The study’s results help explain the large variations in carbon uptake by tropical plant life worldwide. Model simulations illustrate that during drier or hotter years, tropical plant life grows less and thus takes up less carbon dioxide from the air. But real measurements of plant growth have been missing until now.
Research illustrates that sluggish growth intensifies the hazard of topical tree death, so tropical plant life may more often become a source of carbon dioxide rather than absorbing this greenhouse gas that triggers climate change.
These (tropical) tree rings contain a wealth of information on the growth history of trees. In this study, we exploit that potential. For the first time, we get a pantropical picture of how tropical tree growth reacts to climate fluctuations.
Pieter Zuidema, Study Lead Author, Wageningen University & Research, The Netherlands
The research was a global collaborative effort that comprised University of Arizona dendrochronology Valerie Trouet, a professor in the Laboratory of Tree-Ring Research, and Flurin Babst, an assistant research professor in the University of Arizona School of Natural Resources and the Environment.
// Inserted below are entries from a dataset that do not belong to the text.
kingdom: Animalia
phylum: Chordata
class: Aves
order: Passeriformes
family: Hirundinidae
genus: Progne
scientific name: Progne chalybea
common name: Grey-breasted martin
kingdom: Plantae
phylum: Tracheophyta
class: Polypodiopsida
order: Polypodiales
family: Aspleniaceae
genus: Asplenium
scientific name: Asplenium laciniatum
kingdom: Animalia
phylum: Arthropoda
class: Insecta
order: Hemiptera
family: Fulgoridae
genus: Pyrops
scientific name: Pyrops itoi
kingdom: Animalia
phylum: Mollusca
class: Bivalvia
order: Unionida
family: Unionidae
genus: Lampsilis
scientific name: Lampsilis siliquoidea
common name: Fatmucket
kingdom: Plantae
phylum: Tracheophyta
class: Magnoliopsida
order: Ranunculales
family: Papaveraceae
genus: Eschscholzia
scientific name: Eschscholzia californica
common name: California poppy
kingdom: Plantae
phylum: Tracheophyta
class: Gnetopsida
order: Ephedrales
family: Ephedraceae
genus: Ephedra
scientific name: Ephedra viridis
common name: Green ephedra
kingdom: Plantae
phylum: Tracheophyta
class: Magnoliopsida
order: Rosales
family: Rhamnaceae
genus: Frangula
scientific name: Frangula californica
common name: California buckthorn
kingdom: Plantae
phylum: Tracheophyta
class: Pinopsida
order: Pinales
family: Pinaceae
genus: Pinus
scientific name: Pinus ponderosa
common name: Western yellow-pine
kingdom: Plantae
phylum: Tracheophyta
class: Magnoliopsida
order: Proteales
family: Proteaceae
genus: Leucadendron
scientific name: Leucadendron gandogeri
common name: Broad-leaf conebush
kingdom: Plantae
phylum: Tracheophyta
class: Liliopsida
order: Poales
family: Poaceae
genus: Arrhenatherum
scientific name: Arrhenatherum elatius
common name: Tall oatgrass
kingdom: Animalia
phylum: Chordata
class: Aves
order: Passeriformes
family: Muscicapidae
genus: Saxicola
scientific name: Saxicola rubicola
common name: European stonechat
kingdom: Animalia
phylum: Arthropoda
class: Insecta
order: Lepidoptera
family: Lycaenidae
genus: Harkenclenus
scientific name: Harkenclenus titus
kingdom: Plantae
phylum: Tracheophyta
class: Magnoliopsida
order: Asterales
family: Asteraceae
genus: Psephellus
The results are based on a new international network, developed by the collaborators, of more than 14,000 tree-ring data series from 350 locations throughout 30 tropical and sub-tropical nations.
The researchers were amazed to learn that during the dry period, the climate had a more intense impact on the growth of trees than during the wet season.
"We know that photosynthesis and wood production of tropical trees generally peak during the wet season," Trouet states. "So, why do year-to-year fluctuations in trunk growth depend on the dry season? That surprised and puzzled us. Our explanation is that water is available for a longer period of time during years with wetter or cooler dry seasons. Put simply, the growing season is longer. This then leads to more trunk growth."
An important gap in tree-ring data has been filled by this research.
World maps showing the locations of tree-ring studies typically have a hole in the middle, in the tropics. Our network fills that tropical data gap.
Pieter Zuidema, Study Lead Author, Wageningen University & Research, The Netherlands
The tree-ring data from over 100 study sites has been added to the International Tree-ring Databank, the international database for tree-ring data.
In this way, the tree-ring data we've put together will be freely available for everyone.
Pieter Zuidema, Study Lead Author, Wageningen University & Research, The Netherlands
Journal Reference:
Zuidema, P., et al. (2022) Tropical tree growth driven by dry-season climate variability. Nature Geoscience. doi.org/10.1038/s41561-022-00911-8.